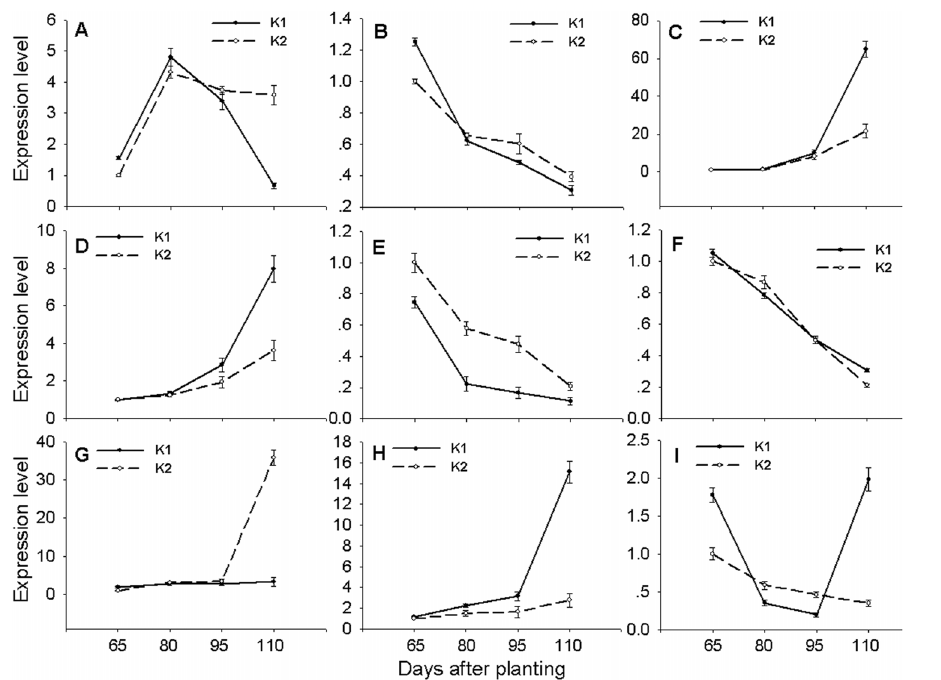
Figure 3. Senescence-dependent changes in gene expression determined by quantitative RT-PCR in the main-stem leaves of K1 and K2 cotton lines at 65, 80, 95 and 110 DAP. A, Chlorophyll binding protein ( LHCB ; gene ID: EX169337). B, Large subunit of Rubisco, ribulose- 1,5- bisphosphate carboxylase/oxygenase ( RBCL ; gene ID: ES820978). C, Superoxide dismutase ( SOD ; gene ID: ES824305). D, Autophagy ( ATG ; gene ID: CO493577). E, Isopentenyltransferase ( IPT ; gene ID: DW494123). F, 9-cis-epoxycarotenoid dioxygenase ( GhNCED2 ; gene ID: HM014161); G, 9-cis- epoxycarotenoid dioxygenase ( NCED1 ; gene ID: EX168449). H, NAC domain protein ( NAC ; gene ID: CA992724). I, NAC domain protein ( GhNAC6 ; gene ID: Dw517699). Expression ratios are presented relative to K2 values at 65 DAP. Data are means of three biological replicates 6 SE.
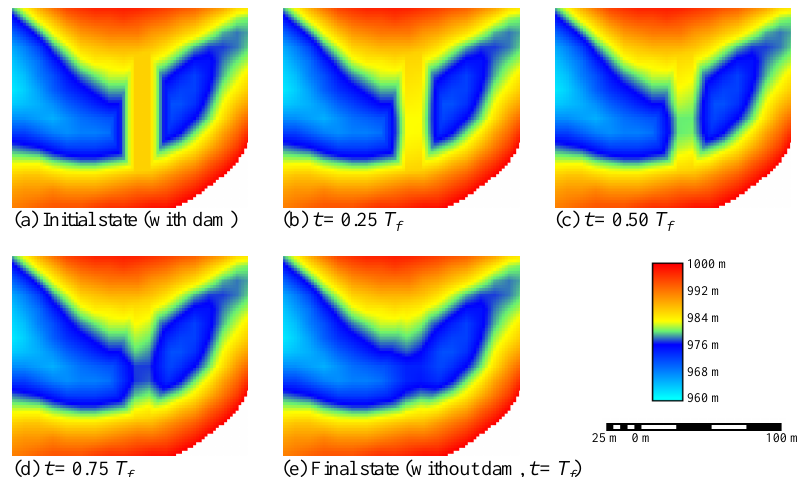
Figure 9. Plane view of the topography evolution in the near field of the landslide dam as a function of time ( T f stands for the breach formation time).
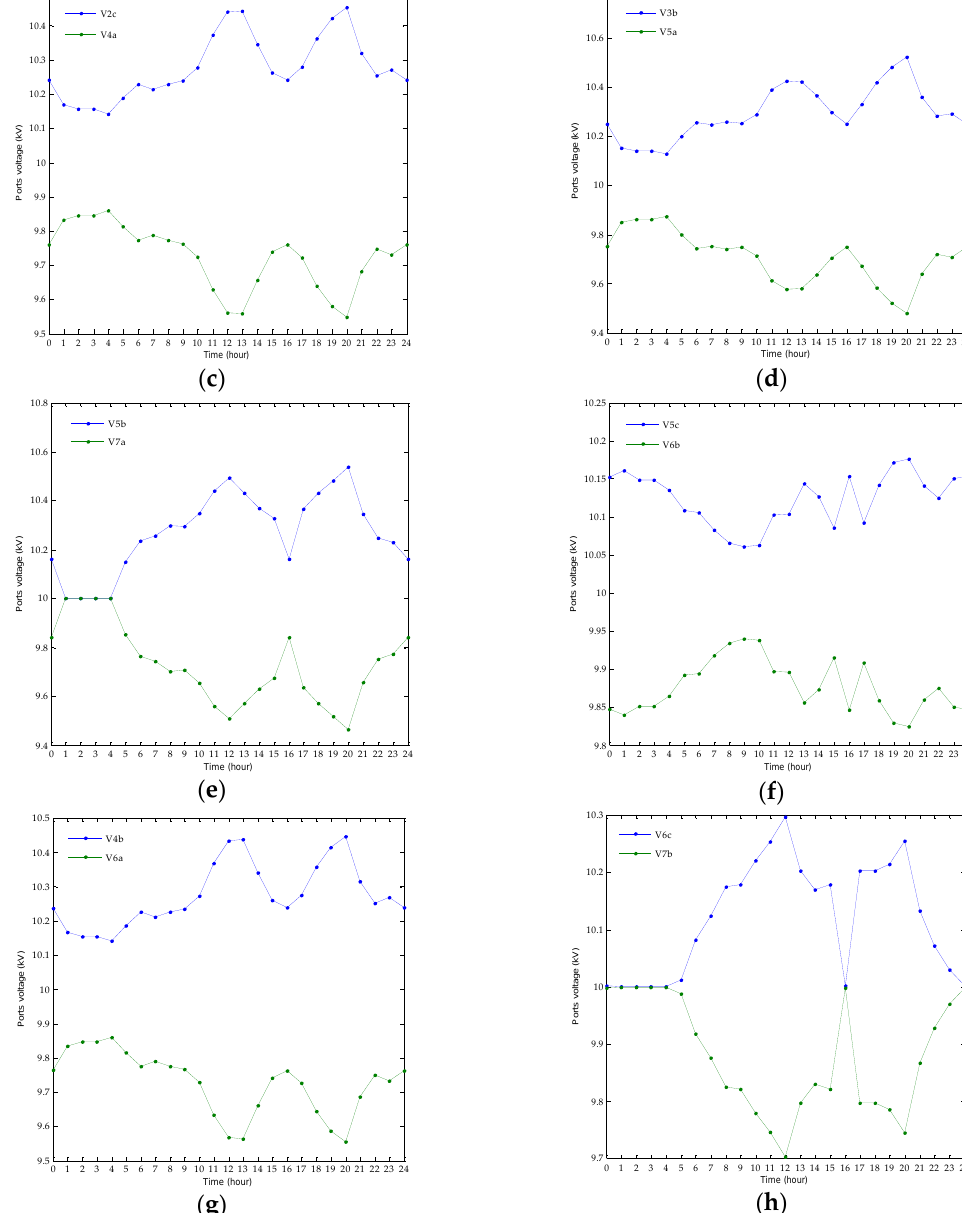
Figure 8. Voltages of the ports connected with connection lines. ( a ) Voltage of both ends of connection line l 1 − 3 ; ( b ) Voltage of both ends of connection line l 2 − 3 ; ( c ) Voltage of both ends of connection line l 2 − 4 ; ( d ) Voltage of both ends of connection line l 3 − 5 ; ( e ) Voltage of both ends of connection line l 5 − 7 ; ( f ) Voltage of both ends of connection line l 5 − 6 ; ( g ) Voltage of both ends of connection line l 4 − 6 ; ( h ) Voltage of both ends of connection line l 6 − 7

*AIM OF THE TASK:*
When you return the listing, keep it exact and omit any pictures it holds.

*RESULT OF THIS TASK:*
Figure 3. Senescence-dependent changes in gene expression determined by quantitative RT-PCR in the main-stem leaves of K1 and K2 cotton lines at 65, 80, 95 and 110 DAP. A, Chlorophyll binding protein ( LHCB ; gene ID: EX169337). B, Large subunit of Rubisco, ribulose- 1,5- bisphosphate carboxylase/oxygenase ( RBCL ; gene ID: ES820978). C, Superoxide dismutase ( SOD ; gene ID: ES824305). D, Autophagy ( ATG ; gene ID: CO493577). E, Isopentenyltransferase ( IPT ; gene ID: DW494123). F, 9-cis-epoxycarotenoid dioxygenase ( GhNCED2 ; gene ID: HM014161); G, 9-cis- epoxycarotenoid dioxygenase ( NCED1 ; gene ID: EX168449). H, NAC domain protein ( NAC ; gene ID: CA992724). I, NAC domain protein ( GhNAC6 ; gene ID: Dw517699). Expression ratios are presented relative to K2 values at 65 DAP. Data are means of three biological replicates 6 SE.
Figure 9. Plane view of the topography evolution in the near field of the landslide dam as a function of time ( T f stands for the breach formation time).
Figure 8. Voltages of the ports connected with connection lines. ( a ) Voltage of both ends of connection line l 1 − 3 ; ( b ) Voltage of both ends of connection line l 2 − 3 ; ( c ) Voltage of both ends of connection line l 2 − 4 ; ( d ) Voltage of both ends of connection line l 3 − 5 ; ( e ) Voltage of both ends of connection line l 5 − 7 ; ( f ) Voltage of both ends of connection line l 5 − 6 ; ( g ) Voltage of both ends of connection line l 4 − 6 ; ( h ) Voltage of both ends of connection line l 6 − 7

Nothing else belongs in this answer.